What Are Inverted Full Backs? How & Why Teams Use Them...
- Matt Smith
- 13 hours ago
- 4 min read

In the modern era, the role of a full-back has developed significantly, and they’ve now become one of the most important positions on the pitch for teams that like to dominate possession.
A new role has developed in recent years - the inverted full-back. A full-back who comes into the midfield zone in possession, often sitting alongside a single pivot, meaning teams can keep a 3-2 shape in possession, with one of the back four coming into the midfield.
This often allows one of the midfielders a bit more freedom to push into advanced areas and become an option in the final third, knowing they’v
e got the central protection of the inverted full-back if the opposition transitions quickly.
Out of possession, the inverted full-back will usually drop back into the back four shape eventually, although if the ball transitions quickly, they can remain centrally to prevent the opposition overloading.
In the modern era, Pep Guardiola is most well-known for utilising the inverted full-back, but we’ve seen the likes of Enzo Maresca, Ange Postecoglou, Jurgen Klopp, and Mikel Arteta, among others, all follow suit.
The benefits of inverted full-backs
One of the benefits of using inverted full-backs is to create a double pivot in the midfield, while also ensuring you can have plenty of options higher up the pitch.

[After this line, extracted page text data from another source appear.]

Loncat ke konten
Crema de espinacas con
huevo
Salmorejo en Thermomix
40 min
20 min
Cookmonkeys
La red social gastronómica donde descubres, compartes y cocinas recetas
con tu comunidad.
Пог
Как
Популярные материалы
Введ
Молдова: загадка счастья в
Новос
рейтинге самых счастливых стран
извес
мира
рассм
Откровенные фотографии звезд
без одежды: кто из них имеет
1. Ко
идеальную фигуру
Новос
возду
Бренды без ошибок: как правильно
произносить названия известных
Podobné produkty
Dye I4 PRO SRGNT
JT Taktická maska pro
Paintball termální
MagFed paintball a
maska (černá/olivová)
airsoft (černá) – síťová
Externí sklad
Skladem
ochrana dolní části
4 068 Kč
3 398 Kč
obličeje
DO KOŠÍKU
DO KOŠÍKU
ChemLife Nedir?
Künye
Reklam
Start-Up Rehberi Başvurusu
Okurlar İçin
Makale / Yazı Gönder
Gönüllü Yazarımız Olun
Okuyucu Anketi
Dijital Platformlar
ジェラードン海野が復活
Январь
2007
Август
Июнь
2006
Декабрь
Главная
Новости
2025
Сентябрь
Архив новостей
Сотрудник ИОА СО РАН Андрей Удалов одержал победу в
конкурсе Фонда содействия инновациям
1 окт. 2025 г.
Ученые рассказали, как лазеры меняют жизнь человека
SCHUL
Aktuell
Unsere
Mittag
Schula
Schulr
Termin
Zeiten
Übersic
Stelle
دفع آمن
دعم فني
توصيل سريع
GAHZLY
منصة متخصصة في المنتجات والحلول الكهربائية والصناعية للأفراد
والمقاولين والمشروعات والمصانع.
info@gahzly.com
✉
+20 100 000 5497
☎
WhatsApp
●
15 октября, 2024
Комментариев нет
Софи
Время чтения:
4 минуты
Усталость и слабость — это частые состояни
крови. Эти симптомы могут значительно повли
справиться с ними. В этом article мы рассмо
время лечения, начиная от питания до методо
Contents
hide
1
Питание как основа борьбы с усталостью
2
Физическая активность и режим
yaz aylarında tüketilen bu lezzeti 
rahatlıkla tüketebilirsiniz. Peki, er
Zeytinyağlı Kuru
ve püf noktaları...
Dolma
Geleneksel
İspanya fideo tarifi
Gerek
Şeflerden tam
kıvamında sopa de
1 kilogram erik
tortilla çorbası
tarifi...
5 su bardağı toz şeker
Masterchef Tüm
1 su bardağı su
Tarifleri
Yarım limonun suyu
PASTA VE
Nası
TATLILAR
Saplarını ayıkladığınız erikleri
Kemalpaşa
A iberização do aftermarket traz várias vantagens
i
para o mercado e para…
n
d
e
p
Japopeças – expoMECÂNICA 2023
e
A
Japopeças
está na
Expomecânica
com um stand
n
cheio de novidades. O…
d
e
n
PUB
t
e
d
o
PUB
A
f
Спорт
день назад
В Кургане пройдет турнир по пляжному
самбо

Getting dangerous players into dangerous positions
Tucking a full-back into midfield means you can allow your other central players, such as Bernardo Silva and Kevin De Bruyne in the example above, to get into advanced areas, where they are most dangerous. If a full-back stayed in a natural full-back position, you’d be forced to drop one of the more attacking options into a deeper role, meaning you have one less player in attack.
If you weren’t to drop an attacking player deeper, you leave yourself exposed in transition, so it’s a huge benefit from an attacking sense, while also ensuring your rest defence is nice and secure.

In modern sides, they often like to have just one, naturally defensive midfielder, with others being an option further up the pitch. In the example above, where Chelsea don’t have an inverted full-back at that current moment, you can see how crowded Moises Caicedo is, and how difficult it would be to get him on the ball in time and space.
Clearing wide channel areas
When a full-back is inverted, you can create situations where one of the attacking players has freedom to drop into the spaces vacated. Above, Cole Palmer can drop into the right-back position to get on the ball, potentially creating a 2v1 situation out wide.
The full-back being inverted doesn’t necessarily mean teams now have an opportunity to consistently play centrally; it also creates space for others, potentially more dangerous players, to get on the ball.

Increasing 1v1 situations
Opening up the channels has its benefits, as mentioned. If you have wingers that love to get into 1v1 situations, then inverting your full-back drags an opposition marker into central areas, leaving the channels open.


You’ll also see sides invert both full-backs at the same time, inviting pressure into the central areas, creating space out wide for wingers. With the flat back three shape still remaining, with a midfielder dropping in, you can easily shift the ball to one of the wide centre-backs, before offloading to a winger in a 1v1 situation.
Creating deeper space
It’s not just out wide or in advanced positions where an inverted full-back can help create space.

Although usually starting in the double pivot position, the inverted full-back can create space for the natural defensive midfielder, dragging away markers and taking them out of the defensive midfield zone.
This allows a clearer pathway for the team to find the #6. In the example above, Malo Gusto makes an unselfish run, knowing he’s unlikely to receive the ball, but it opens up space for Chelsea to find Reece James.
There are, of course, some disadvantages to playing inverted full-backs, and not everybody can play that role. This is why you see managers like Guardiola use the likes of Matheus Nunes and Nico O’Reilly, players who are naturally midfielders, in a full-back role, as they are comfortable stepping into the middle of the park.
It’s not just any player who can do it. Guardiola even admitted that Kyle Walker, one of the best full-backs to have ever graced the Premier League, simply isn’t suited to playing that role.
“He (Walker) cannot do it. To play inside you have to make some educated movements. He has other characteristics. He will always have pace. He will be the fastest in this room at 60 years old.”
As a result, if you have injuries to certain players who usually play in the inverted full-back roles, it’s not easy to simply slot another full-back in to play this position. This can lead to having to alter the system game by game when players are coming in and out of the side due to injury, which can hamper performances and the ability to implement a style of play.
The inverted full-back is one of the many shiny new toys that have appeared in the game over the last few years, and it will be interesting to see how long it sticks around for.